O português tem tanto sentimento de fronteiras que, em 1680, fez uma fortaleza na frente de Buenos Aires, para marcar o ponto. Depois fez uma fortaleza de granito ao longo do rio Paraguai, do rio Madeira, na fronteira com a Colômbia, na fronteira com o Equador. Nós devemos essa noção de fronteira aos portugueses. Por outro lado, a construção do Brasil me interessou muito. Como é que surge o brasileiro? O Brasil foi feito com muito poucas mulheres brancas. Uma centena que vieram, talvez, no primeiro século. A mulher que pariu o brasileiro é indígena. Suponho que duzentas mil foram apresadas. Eram poucos portugueses que pregavam as mulheres indígenas. Alguns tinham 40 ou 80 mulheres. A criança que aquela mulher pariu, quem é? Não é índio, mas só sabe falar a língua indígena. Até 1750 ele só pode falar a língua indígena, o guarani. Então, de um lado, ele sabe a cultura indígena.

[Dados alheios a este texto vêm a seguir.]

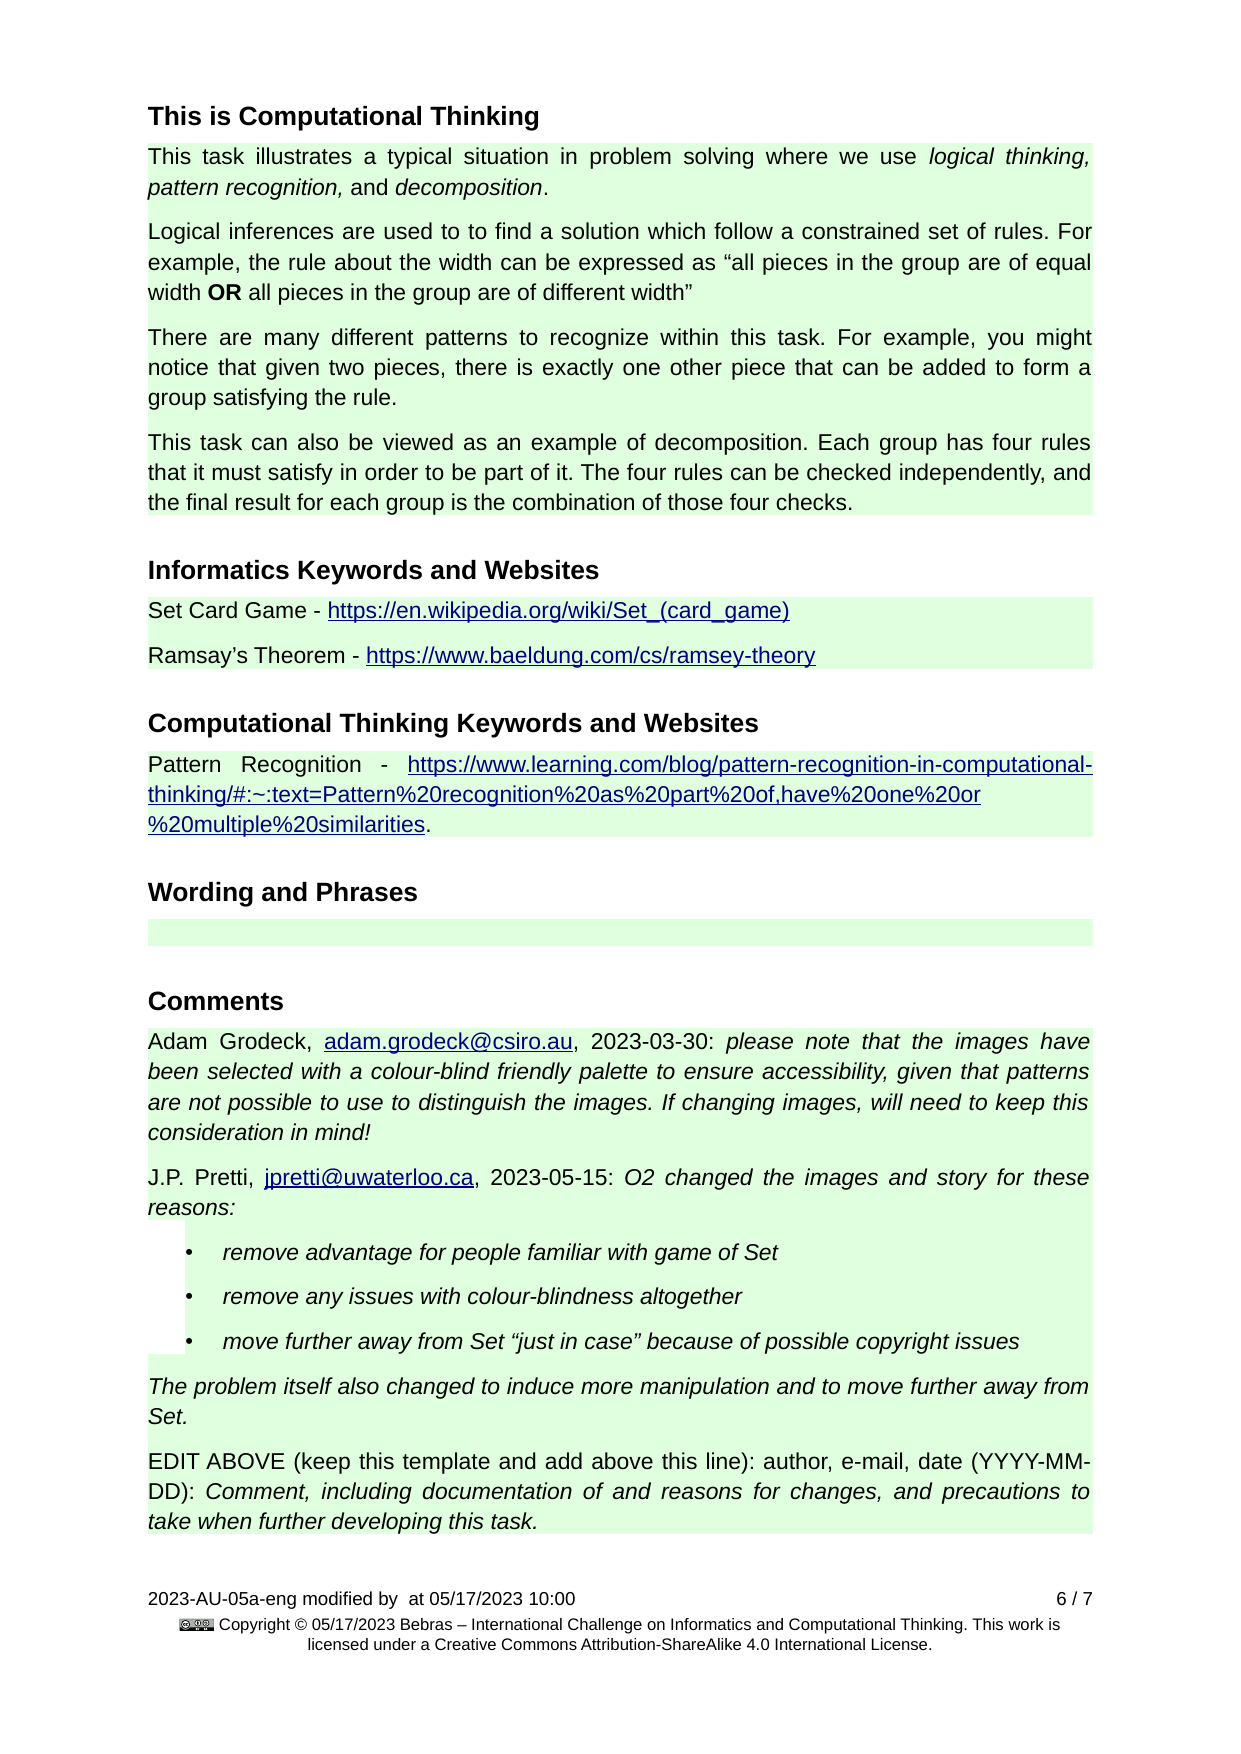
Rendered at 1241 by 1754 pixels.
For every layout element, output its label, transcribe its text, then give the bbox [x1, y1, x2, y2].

text EDIT ABOVE (keep this template and add above this line): author, e-mail, date (YYYY-MM-DD): Comment, including documentation of and reasons for changes, and precautions to take when further developing this task. [148, 1448, 1093, 1534]
text Logical inferences are used to to find a solution which follow a constrained set of rules. For example, the rule about the width can be expressed as “all pieces in the group are of equal width OR all pieces in the group are of different width” [148, 218, 1093, 305]
text This task illustrates a typical situation in problem solving where we use logical thinking, pattern recognition, and decomposition. [148, 143, 1093, 200]
list remove advantage for people familiar with game of Set [185, 1238, 1093, 1265]
text Set Card Game - https://en.wikipedia.org/wiki/Set_(card_game) [148, 597, 1093, 624]
list move further away from Set “just in case” because of possible copyright issues [185, 1328, 1093, 1354]
subtitle Informatics Keywords and Websites [148, 555, 1093, 585]
text There are many different patterns to recognize within this task. For example, you might notice that given two pieces, there is exactly one other piece that can be added to form a group satisfying the rule. [148, 323, 1093, 410]
list remove any issues with colour-blindness altogether [185, 1283, 1093, 1309]
subtitle Comments [148, 985, 1093, 1016]
subtitle Wording and Phrases [148, 877, 1093, 907]
text Adam Grodeck, adam.grodeck@csiro.au, 2023-03-30: please note that the images have been selected with a colour-blind friendly palette to ensure accessibility, given that patterns are not possible to use to distinguish the images. If changing images, will need to keep this consideration in mind! [148, 1028, 1093, 1145]
text The problem itself also changed to induce more manipulation and to move further away from Set. [148, 1373, 1093, 1429]
subtitle Computational Thinking Keywords and Websites [148, 708, 1093, 738]
text J.P. Pretti, jpretti@uwaterloo.ca, 2023-05-15: O2 changed the images and story for these reasons: [148, 1163, 1093, 1220]
text This task can also be viewed as an example of decomposition. Each group has four rules that it must satisfy in order to be part of it. The four rules can be checked independently, and the final result for each group is the combination of those four checks. [148, 429, 1093, 515]
text Pattern Recognition - https://www.learning.com/blog/pattern-recognition-in-computational-thinking/#:~:text=Pattern%20recognition%20as%20part%20of,have%20one%20or%20multiple%20similarities. [148, 751, 1093, 837]
subtitle This is Computational Thinking [148, 100, 1093, 131]
text Ramsay’s Theorem - https://www.baeldung.com/cs/ramsey-theory [148, 642, 1093, 669]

Por isso pode ser bandeirante do Brasil. Ele anda. A cultura indígena é saber viver no trópico. O português não podia saber. Ele queria ser igual ao pai, mas era rejeitado como fruto da terra. Era um ninguém. Só poderia sair da “ninguendade” que era inventando o brasileiro. A mesma coisa aconteceu com o filho da negra. Para cada quatro negros, traziam uma negrinha bonitinha, que alcançava preço muito alto, para os usos do patrão. Nenhum negro tinha oportunidade de “comer” aquela negra. Quem cobria era o patrão, depois o capataz. O menino que essa negra pariu, o mulato, também é ninguém. Não é africano, ainda que seja escuro, e não é português. Quem é ele? É outro ninguém. Com esses dois ninguéns é que se constrói o povo brasileiro. A partir de sua negação, encontra uma própria afirmação como tal. Tanto que a palavra brasileiro vai surgir com os inconfidentes mineiros. Eles é que procuraram a palavra já na luta pela independência do país, na floração do círculo de mineração de Ouro Preto. Eles é que começam a usar a palavra brasileiro.